• TASK:
Below is a listing; repeat exactly the lines from the one containing "GOI - Government of India" to the one containing "WWW.BRAINBOOSTERARTICLES.COM Page 14", both included.

• MATERIAL FOR THIS TASK:
════════════════
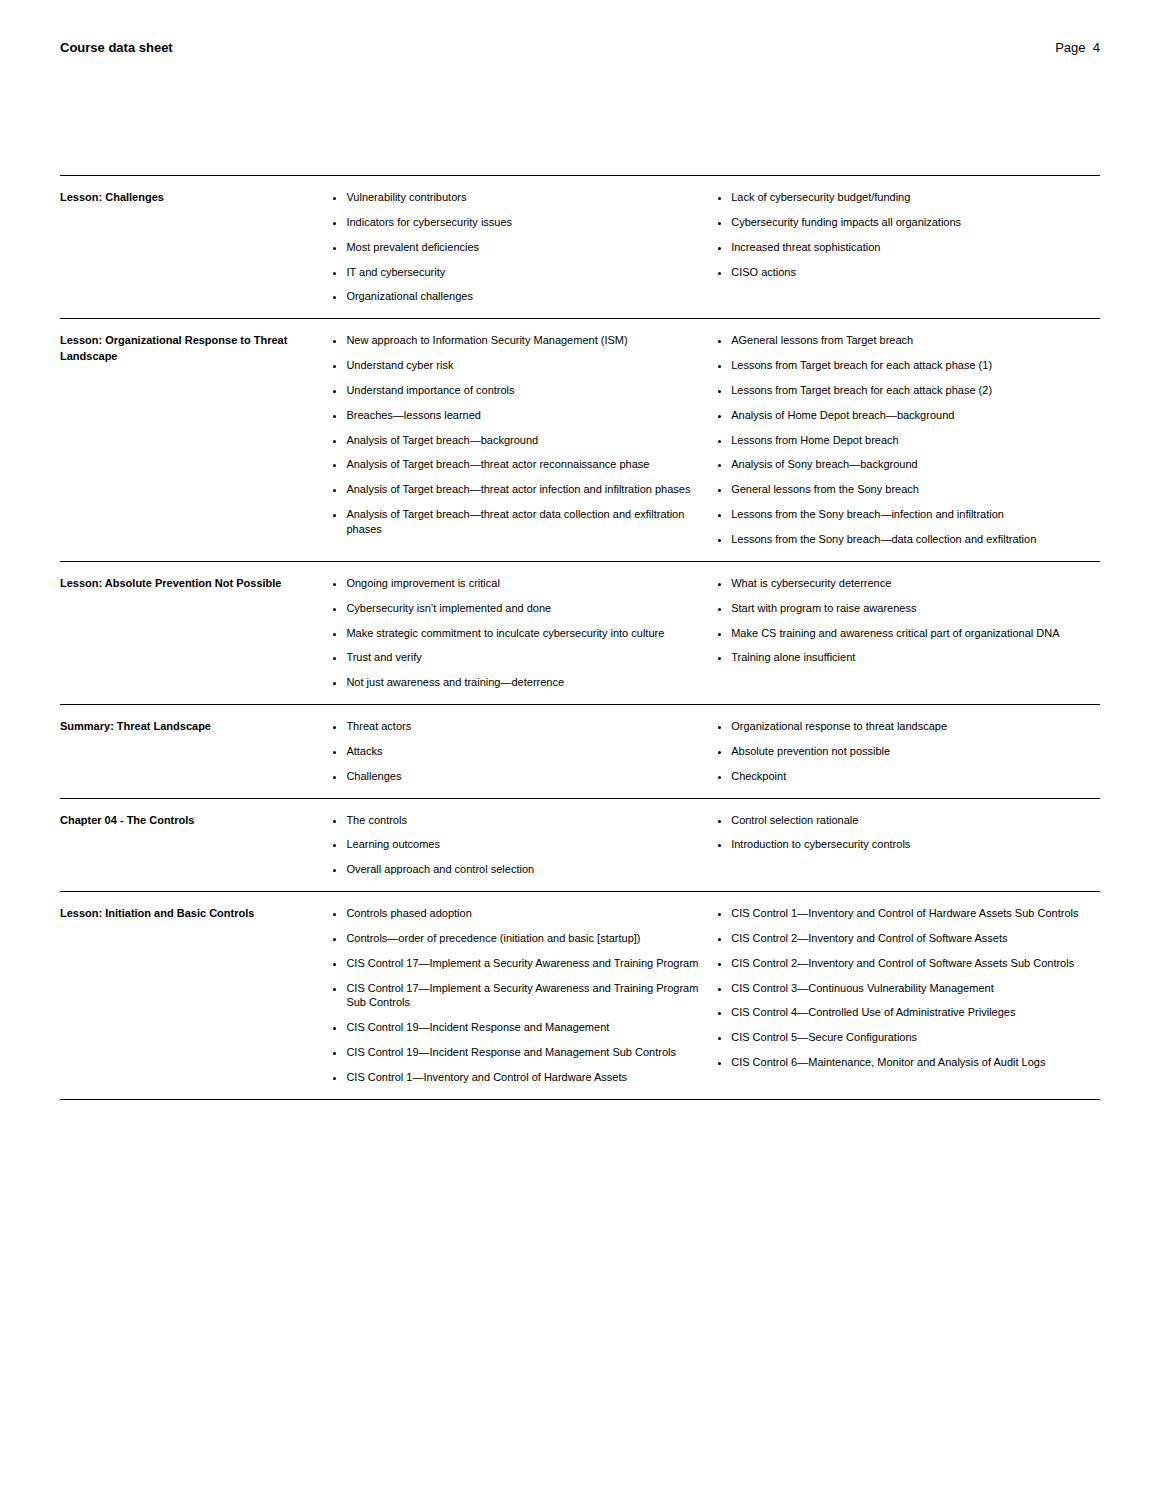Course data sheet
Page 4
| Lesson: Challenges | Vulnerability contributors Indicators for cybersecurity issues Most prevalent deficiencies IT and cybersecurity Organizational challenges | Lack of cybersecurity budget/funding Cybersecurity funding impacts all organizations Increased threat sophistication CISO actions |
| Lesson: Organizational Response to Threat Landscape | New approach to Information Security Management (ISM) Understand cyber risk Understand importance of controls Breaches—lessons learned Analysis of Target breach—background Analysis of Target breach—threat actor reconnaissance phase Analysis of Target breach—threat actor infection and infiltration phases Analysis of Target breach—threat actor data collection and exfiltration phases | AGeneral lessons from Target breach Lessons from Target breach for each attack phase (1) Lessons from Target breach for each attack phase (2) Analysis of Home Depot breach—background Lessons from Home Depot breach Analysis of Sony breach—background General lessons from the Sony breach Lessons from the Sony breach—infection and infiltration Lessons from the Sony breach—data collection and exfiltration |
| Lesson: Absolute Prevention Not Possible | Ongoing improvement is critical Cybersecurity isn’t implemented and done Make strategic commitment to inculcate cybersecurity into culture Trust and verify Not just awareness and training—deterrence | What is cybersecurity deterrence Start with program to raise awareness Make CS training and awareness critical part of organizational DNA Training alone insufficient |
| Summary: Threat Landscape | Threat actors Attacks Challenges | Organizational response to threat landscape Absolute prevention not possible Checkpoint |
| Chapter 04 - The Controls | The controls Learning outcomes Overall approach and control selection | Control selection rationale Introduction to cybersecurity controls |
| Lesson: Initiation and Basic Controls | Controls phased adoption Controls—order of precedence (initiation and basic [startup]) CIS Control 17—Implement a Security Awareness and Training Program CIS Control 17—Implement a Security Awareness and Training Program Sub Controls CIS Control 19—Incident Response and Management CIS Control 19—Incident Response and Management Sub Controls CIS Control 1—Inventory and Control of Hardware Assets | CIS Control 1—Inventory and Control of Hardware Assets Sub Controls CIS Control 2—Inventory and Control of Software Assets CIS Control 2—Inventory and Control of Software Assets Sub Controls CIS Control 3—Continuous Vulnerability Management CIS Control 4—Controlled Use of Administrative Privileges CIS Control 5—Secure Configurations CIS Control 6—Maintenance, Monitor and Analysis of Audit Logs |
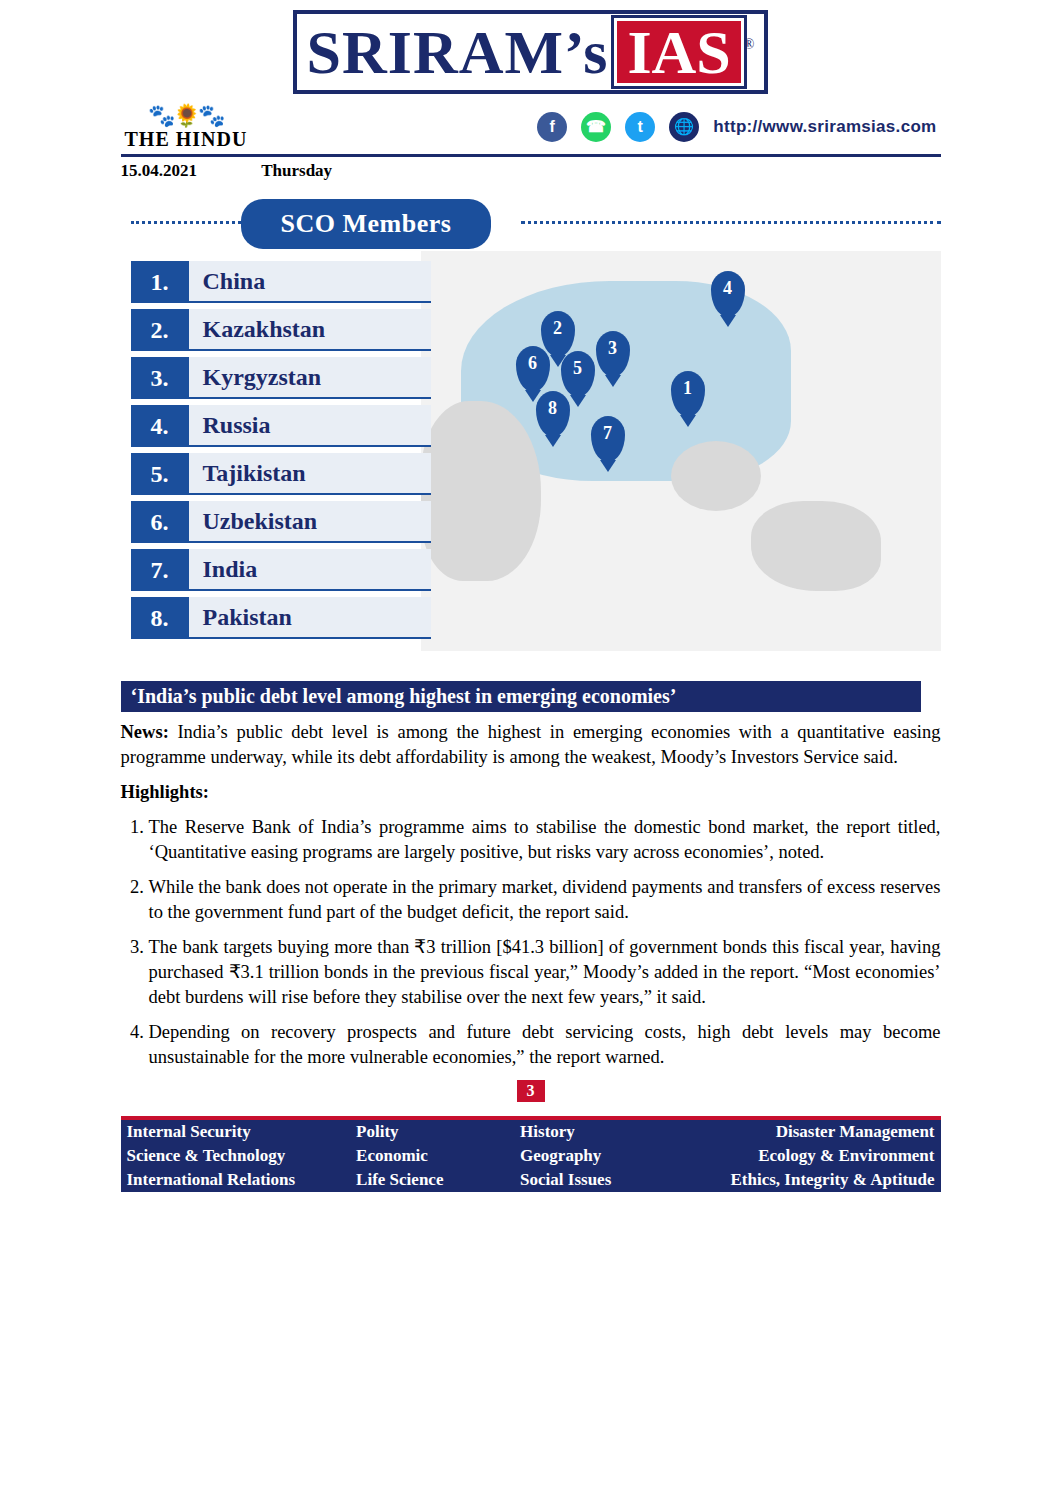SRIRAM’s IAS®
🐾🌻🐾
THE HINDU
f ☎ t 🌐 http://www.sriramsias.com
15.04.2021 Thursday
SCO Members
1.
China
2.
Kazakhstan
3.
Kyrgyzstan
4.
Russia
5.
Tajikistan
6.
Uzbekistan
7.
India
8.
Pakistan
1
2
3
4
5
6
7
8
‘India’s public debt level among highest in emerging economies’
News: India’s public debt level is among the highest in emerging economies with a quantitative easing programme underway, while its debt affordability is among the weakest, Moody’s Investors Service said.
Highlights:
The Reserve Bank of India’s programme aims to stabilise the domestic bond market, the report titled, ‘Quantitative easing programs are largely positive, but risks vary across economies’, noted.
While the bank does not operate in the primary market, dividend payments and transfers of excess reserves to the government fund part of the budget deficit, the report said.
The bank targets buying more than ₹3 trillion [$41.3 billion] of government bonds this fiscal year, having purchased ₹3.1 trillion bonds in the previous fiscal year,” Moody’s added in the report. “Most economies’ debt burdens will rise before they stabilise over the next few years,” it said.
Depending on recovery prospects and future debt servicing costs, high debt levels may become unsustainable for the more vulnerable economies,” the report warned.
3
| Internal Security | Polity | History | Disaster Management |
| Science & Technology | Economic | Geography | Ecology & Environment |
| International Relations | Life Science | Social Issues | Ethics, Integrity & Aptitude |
════════════════
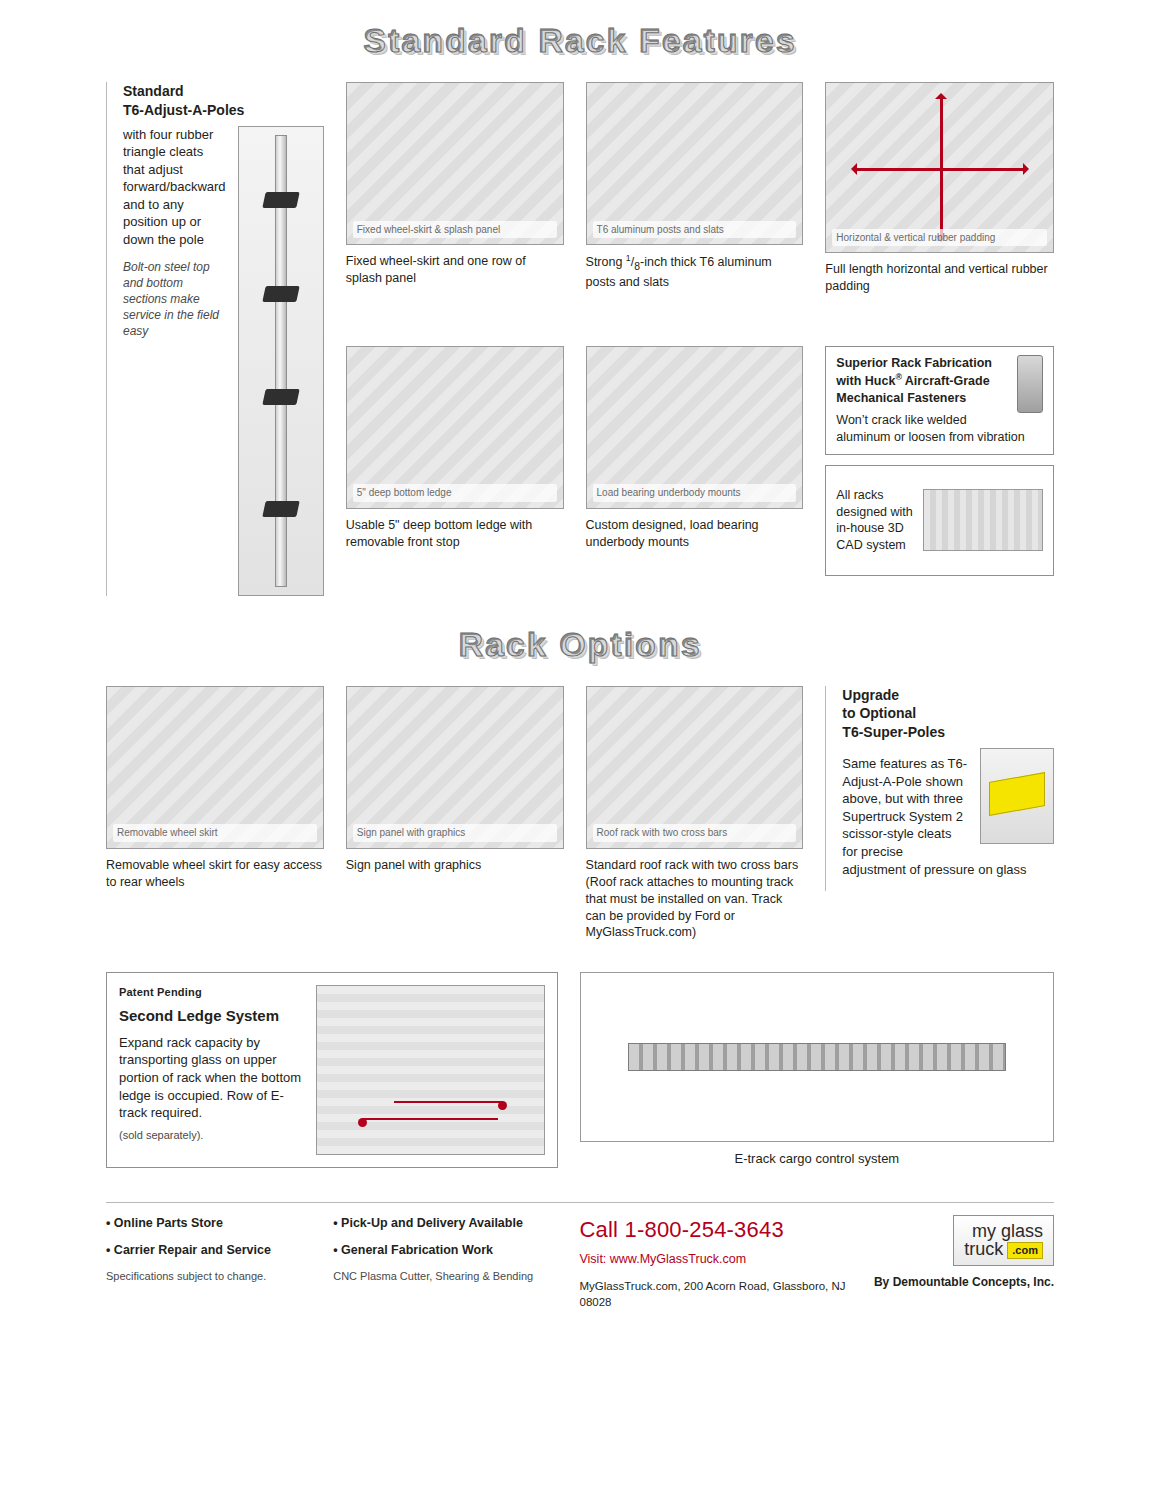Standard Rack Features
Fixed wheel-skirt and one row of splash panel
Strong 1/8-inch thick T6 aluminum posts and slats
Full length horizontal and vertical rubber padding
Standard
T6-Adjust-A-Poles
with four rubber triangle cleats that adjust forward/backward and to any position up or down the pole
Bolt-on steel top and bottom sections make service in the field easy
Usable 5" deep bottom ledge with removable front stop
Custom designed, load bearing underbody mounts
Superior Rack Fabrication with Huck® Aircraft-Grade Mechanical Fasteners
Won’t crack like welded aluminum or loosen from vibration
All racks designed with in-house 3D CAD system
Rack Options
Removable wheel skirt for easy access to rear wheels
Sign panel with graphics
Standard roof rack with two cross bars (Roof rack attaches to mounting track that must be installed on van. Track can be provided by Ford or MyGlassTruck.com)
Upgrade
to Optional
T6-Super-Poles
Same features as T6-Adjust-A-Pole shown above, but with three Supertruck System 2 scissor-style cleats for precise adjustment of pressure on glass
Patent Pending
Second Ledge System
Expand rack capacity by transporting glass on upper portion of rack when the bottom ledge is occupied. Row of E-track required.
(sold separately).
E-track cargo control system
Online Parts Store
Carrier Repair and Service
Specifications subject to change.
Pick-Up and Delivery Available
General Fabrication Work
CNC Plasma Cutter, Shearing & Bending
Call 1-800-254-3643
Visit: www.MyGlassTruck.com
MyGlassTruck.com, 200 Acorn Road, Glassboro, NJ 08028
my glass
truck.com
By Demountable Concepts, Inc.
════════════════
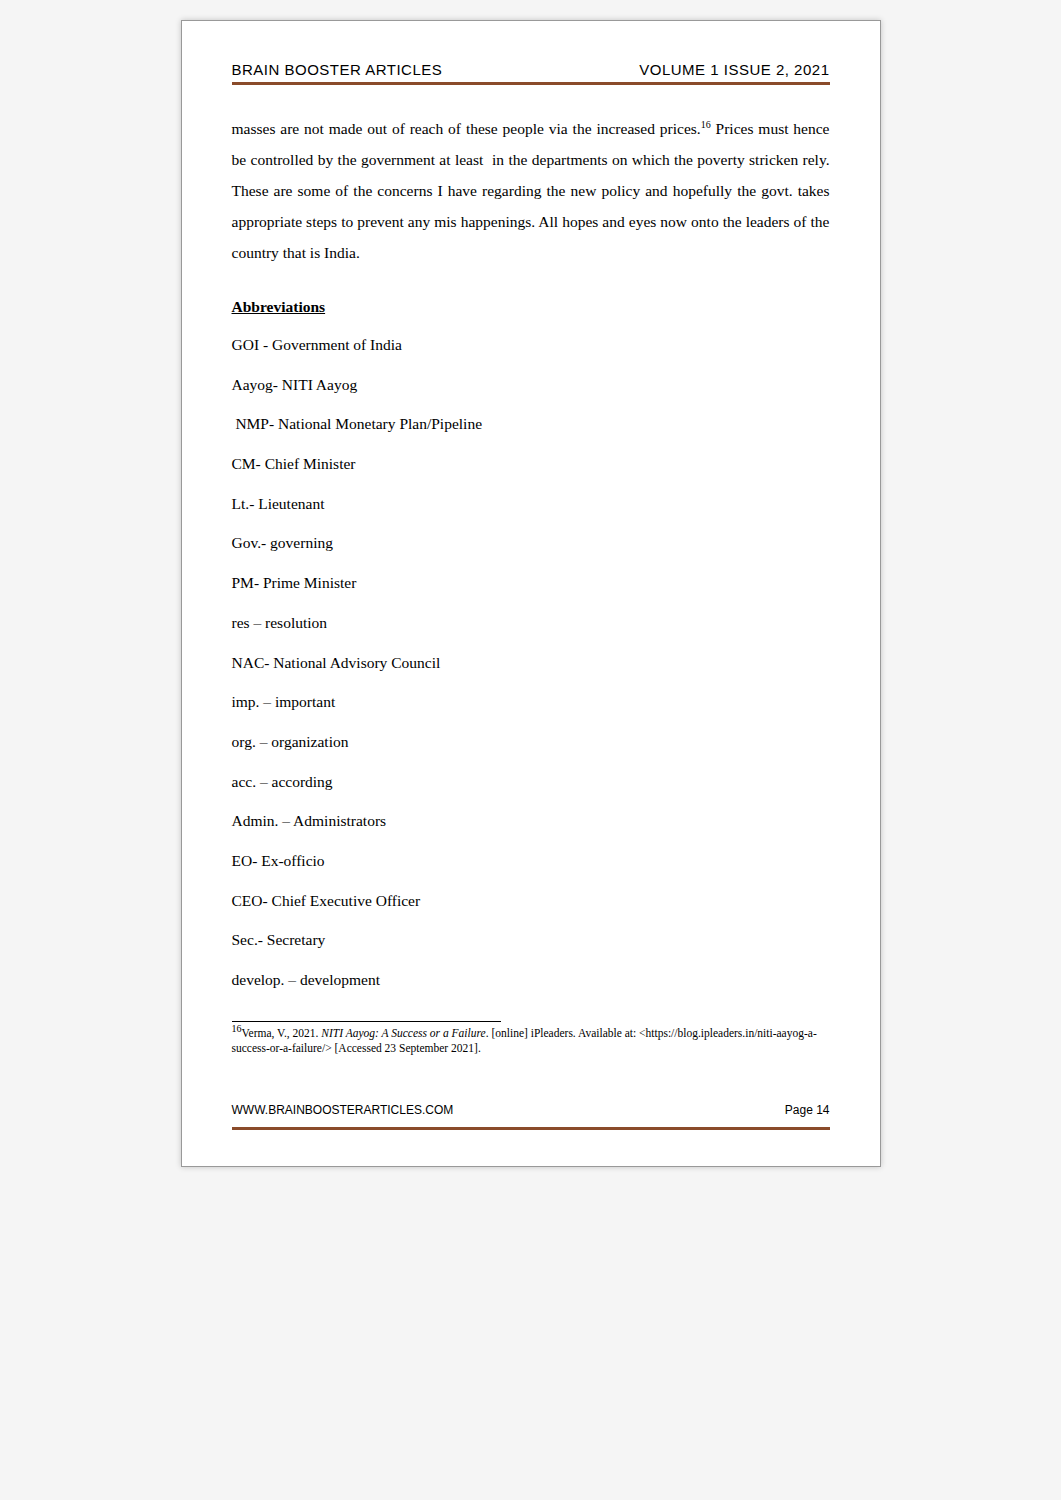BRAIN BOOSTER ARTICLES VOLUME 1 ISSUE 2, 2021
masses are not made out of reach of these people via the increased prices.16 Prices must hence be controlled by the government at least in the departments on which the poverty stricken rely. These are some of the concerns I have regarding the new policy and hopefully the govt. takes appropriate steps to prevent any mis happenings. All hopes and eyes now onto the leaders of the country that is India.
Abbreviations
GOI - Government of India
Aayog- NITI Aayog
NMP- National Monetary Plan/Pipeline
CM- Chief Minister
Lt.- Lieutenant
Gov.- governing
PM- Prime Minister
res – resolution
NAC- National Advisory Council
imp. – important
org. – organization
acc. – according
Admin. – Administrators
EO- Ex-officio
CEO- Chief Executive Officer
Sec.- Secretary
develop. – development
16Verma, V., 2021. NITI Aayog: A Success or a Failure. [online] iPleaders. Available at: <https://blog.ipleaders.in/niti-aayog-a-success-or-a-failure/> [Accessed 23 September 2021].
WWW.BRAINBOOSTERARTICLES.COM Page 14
════════════════
• OUTPUT FOR THIS EXERCISE:
GOI - Government of India
Aayog- NITI Aayog
NMP- National Monetary Plan/Pipeline
CM- Chief Minister
Lt.- Lieutenant
Gov.- governing
PM- Prime Minister
res – resolution
NAC- National Advisory Council
imp. – important
org. – organization
acc. – according
Admin. – Administrators
EO- Ex-officio
CEO- Chief Executive Officer
Sec.- Secretary
develop. – development
16Verma, V., 2021. NITI Aayog: A Success or a Failure. [online] iPleaders. Available at: <https://blog.ipleaders.in/niti-aayog-a-success-or-a-failure/> [Accessed 23 September 2021].
WWW.BRAINBOOSTERARTICLES.COM Page 14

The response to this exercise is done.